For the hours I spend hibernating in my shoebox after work, I now have a box of new beer to drink, specifically made for the winter season.
Ryan and I brewed what we have called a “Winter Warmer Ale.” Winter warmers are traditionally dark, sweet and strong English-style ales brewed in winter months. They tend to load the malt taste over the hops. A lot of breweries in the US tend to make some sort of seasonal ale. One of my favorites being the Sierra Nevada Celebration Ale. A wider array of spices and flavor malts are generally added to these kinds of beer.
The last beer we brewed was an India Pale Ale, which is known for being bitter and hop-taste heavy. I guess it was time to change it up. We used some of the same ingredients as our last beer (mostly because of our large hop cache), but instead went heavy on the malting. We still put more hops in than most people, but we allowed the malts to have flavor as well. To give the beer a darker color and different taste we used English malts, half a pound of chocolate and a dash honey malt to sweeten it up.
To add a bit of a Korean flair, and mostly just for fun, we used “엿기름,” which is basically Korean malt. Yeosgileum, as the malt is called in its romanization, is used for a variety of reasons in Korea, ranging from teas to medicine. However, it’s not recommended as a replacement for a base malt.
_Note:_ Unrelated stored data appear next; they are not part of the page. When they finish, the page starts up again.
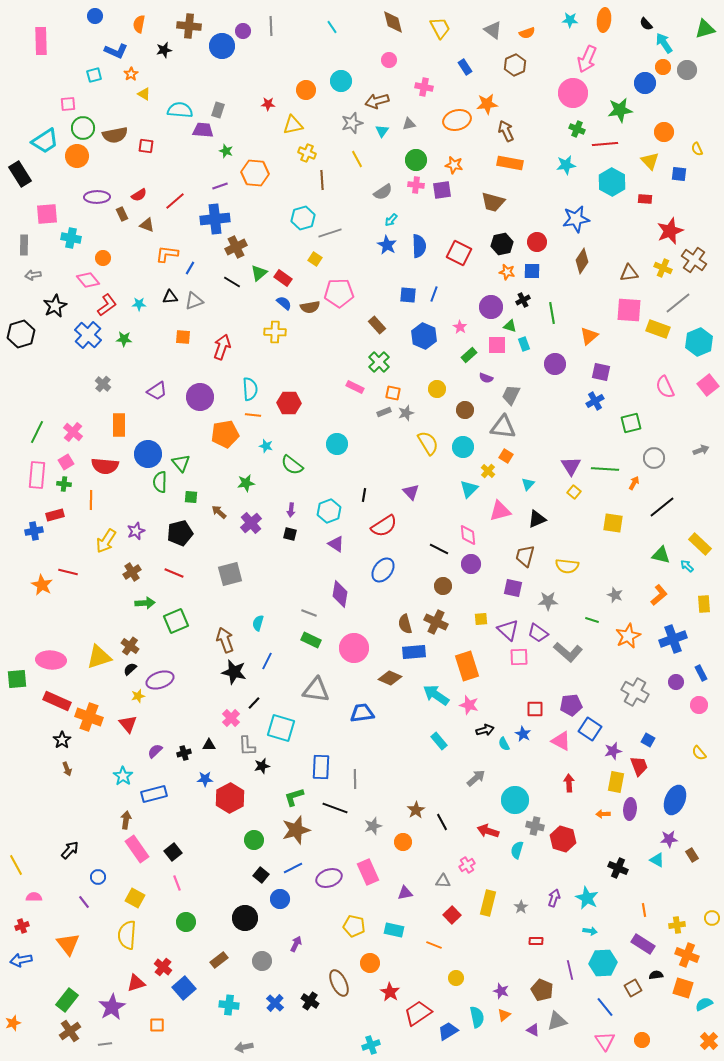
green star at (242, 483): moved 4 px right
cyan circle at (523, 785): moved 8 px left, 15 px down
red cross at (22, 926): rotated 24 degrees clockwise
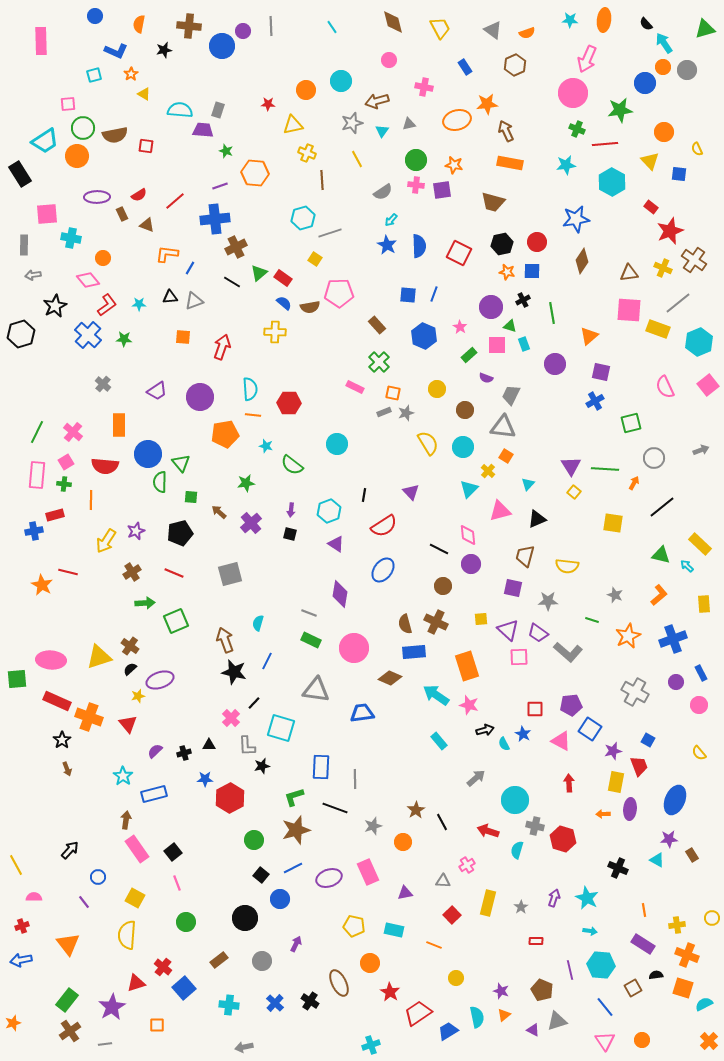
red rectangle at (645, 199): moved 6 px right, 8 px down; rotated 32 degrees clockwise
cyan hexagon at (603, 963): moved 2 px left, 2 px down; rotated 8 degrees clockwise
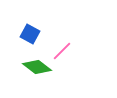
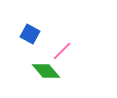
green diamond: moved 9 px right, 4 px down; rotated 12 degrees clockwise
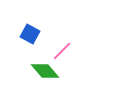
green diamond: moved 1 px left
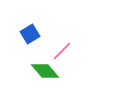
blue square: rotated 30 degrees clockwise
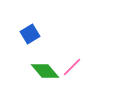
pink line: moved 10 px right, 16 px down
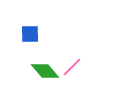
blue square: rotated 30 degrees clockwise
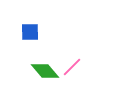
blue square: moved 2 px up
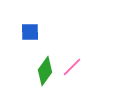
green diamond: rotated 76 degrees clockwise
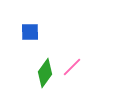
green diamond: moved 2 px down
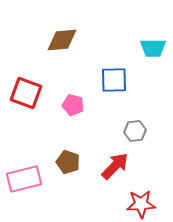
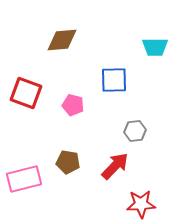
cyan trapezoid: moved 2 px right, 1 px up
brown pentagon: rotated 10 degrees counterclockwise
Mixed in with our already wide-range of grain in the brew, we weren’t too worried about changing the taste too much.
The brewing process for this particular beer was a little different as Ryan and I used the equipment we won at the brew competition. Using the kettle/mashtun/fermenter combo proved messier than anticipated. We supposedly didn’t need a grain bag, but the mess leftover said otherwise.
After a day of brewing and a week or so of conditioning after bottling, the beer was finally ready to drink. The final product is a dark brown, high alcohol beer to keep by my side as the snow falls.
I managed to bring a few bottles out for Christmas Eve dinner this year, also. It paired nicely with the ham and especially the pumpkin pie.
The label for this beer was nothing but a few changes to the original. I just needed to swap out the sombrero for a santa cap, change some colors and add a snow texture. Easy stuff!
As of now, Ryan and I have one more beer on deck and enough hops and grain to do another, but given the amount of time both him and I have left in the country, we may have to give them out or sell them to some of the other brewers in Korea.